Bir Yedekleme/Güncelleme Rutinine Bağlı Kalmama

4. Temel Güvenlik Önlemlerini Almamak

WordPress çok yaygın olarak kullanıldığından, kötü niyetli kişiler için sürekli bir hedef haline geldi. Hiç bitmeyen bir bot akışı, kaba kuvvetle giriş denemeleri yapıyor ve savunmasız yüklemeleri tarıyor. Ve yapabileceğimiz en kötü şey, bunlar olurken boş boş oturmak.

İyi haber şu ki, temel bir stratejiyi uygulamak için bir güvenlik uzmanı olmanıza gerek yok. Bir güvenlik eklentisi çalıştırmak, kurulumunuzu güncel tutmak, güçlü şifreler kullanmak ve sitenize erişimi kısıtlamak gibi eylemler herkesin yapabileceği şeylerdir. Şaşırtıcı bir şekilde çalışıyorlar.

Bu önlemler, uzman bir bilgisayar korsanının ortak saldırısını mutlaka durdurmaz. Ancak, yukarıda belirtildiği gibi, daha sıradan otomatik girişimleri püskürteceklerdir.
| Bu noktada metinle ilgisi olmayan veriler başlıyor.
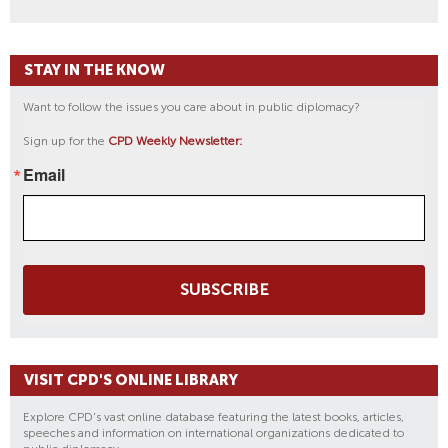
STAY IN THE KNOW
Want to follow the issues you care about in public diplomacy?
Sign up for the
CPD Weekly Newsletter:
Email
SUBSCRIBE
VISIT CPD'S ONLINE LIBRARY
Explore CPD's vast online database featuring the latest books, articles,
speeches and information on international organizations dedicated to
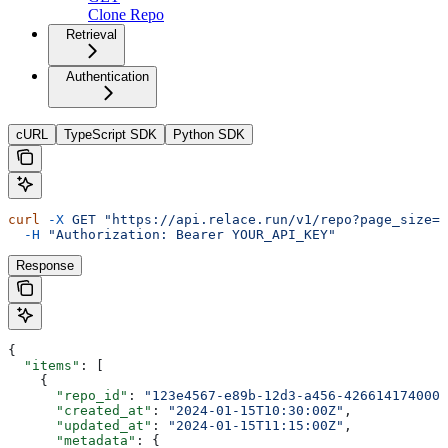
Clone Repo
Retrieval
Authentication
cURL
TypeScript SDK
Python SDK
curl
 -X
 GET
 "https://api.relace.run/v1/repo?page_size=1
  -H
 "Authorization: Bearer YOUR_API_KEY"
Response
{
  "items"
: [
    {
      "repo_id"
: 
"123e4567-e89b-12d3-a456-426614174000"
      "created_at"
: 
"2024-01-15T10:30:00Z"
,
      "updated_at"
: 
"2024-01-15T11:15:00Z"
,
      "metadata"
: {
Ayrıca, siteniz içeri girmeye çalışan canlı insanları çekecek kadar büyük ve önemliyse, umarım daha sağlam bir güvenlik için bir bütçeniz vardır.
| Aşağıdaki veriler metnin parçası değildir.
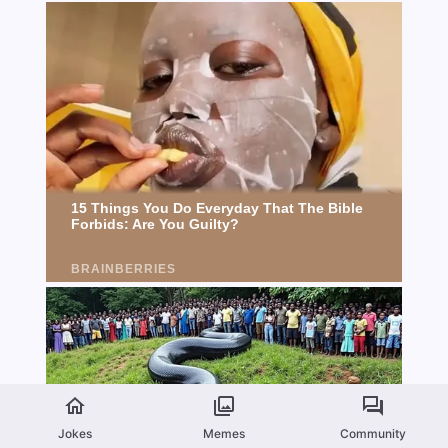
Jokes
Memes
Community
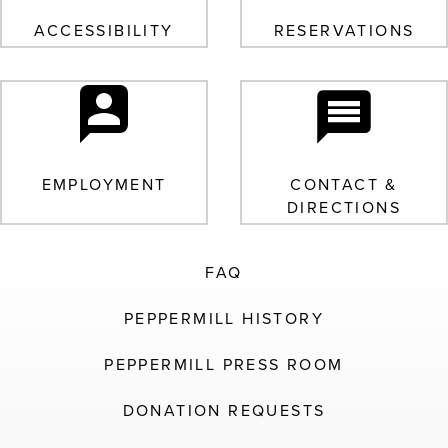
ACCESSIBILITY
RESERVATIONS
EMPLOYMENT
CONTACT &
DIRECTIONS
FAQ
PEPPERMILL HISTORY
PEPPERMILL PRESS ROOM
DONATION REQUESTS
Temel Güvenlik Önlemlerini Almamak

5. Dikkat Etmeyi Durdurun

Bu, yeni yapılmış bir siteyi bir müşteriye teslim eden tasarımcıları gerçekten çok zorluyor. Bazıları için, yeni bir web sitesinin heyecanı, diğer öncelikler devraldıkça kaybolur. Eskiden sitelerine yapılan günlük ziyaret, birkaç haftada bir ve oradan aşağı doğru bir ziyarete dönüşüyor. İşte o zaman kötü şeyler olabilir. Sadece kimse bilmiyor çünkü dikkat etmediler. Ve bu en iyi stratejileri bile mahvedebilir.
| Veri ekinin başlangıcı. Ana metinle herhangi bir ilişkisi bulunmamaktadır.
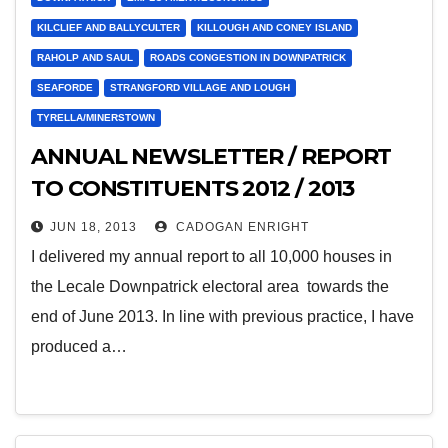
KILCLIEF AND BALLYCULTER
KILLOUGH AND CONEY ISLAND
RAHOLP AND SAUL
ROADS CONGESTION IN DOWNPATRICK
SEAFORDE
STRANGFORD VILLAGE AND LOUGH
TYRELLA/MINERSTOWN
ANNUAL NEWSLETTER / REPORT
TO CONSTITUENTS 2012 / 2013
JUN 18, 2013
CADOGAN ENRIGHT
I delivered my annual report to all 10,000 houses in
the Lecale Downpatrick electoral area towards the
end of June 2013. In line with previous practice, I have
produced a…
Örneğin, sitenizin günlük yedeklerinin olması harika. Ancak bir ay boyunca saldırıya uğradıysa ve yalnızca 30 günlük yedek tutuyorsanız… iyi değil.

Mesele şu ki, dikkat etmek işe yarıyor. Küçük sorunların daha büyük sorunlar haline gelmesini önleyebilir.

Dikkat Etmeyi Durdur

Başarıya Hazırlanın

Bir WordPress web sitesinde yanlış gidebilecek pek çok şey vardır. Ancak, olası her sorunu önleyemesek de, doğru yaklaşıma sahip olmak bizi başarılı olmak için en iyi konuma getirebilir. Kullanım kolaylığını kabul etmek ve eklentilerden ve temalardan en yüksek kaliteden başka bir şey varsaymak yerine, şeylere sağlıklı bir şüphecilikle bakmaya çalışın.

Bu, aşırı derecede olumsuz olmanız gerektiği anlamına gelmez – sadece gerçekçi olun. İlgili riskleri bildiğinizde ve bunları göz önünde bulundurduğunuzda, mümkün olan en iyi kararları verebileceksiniz.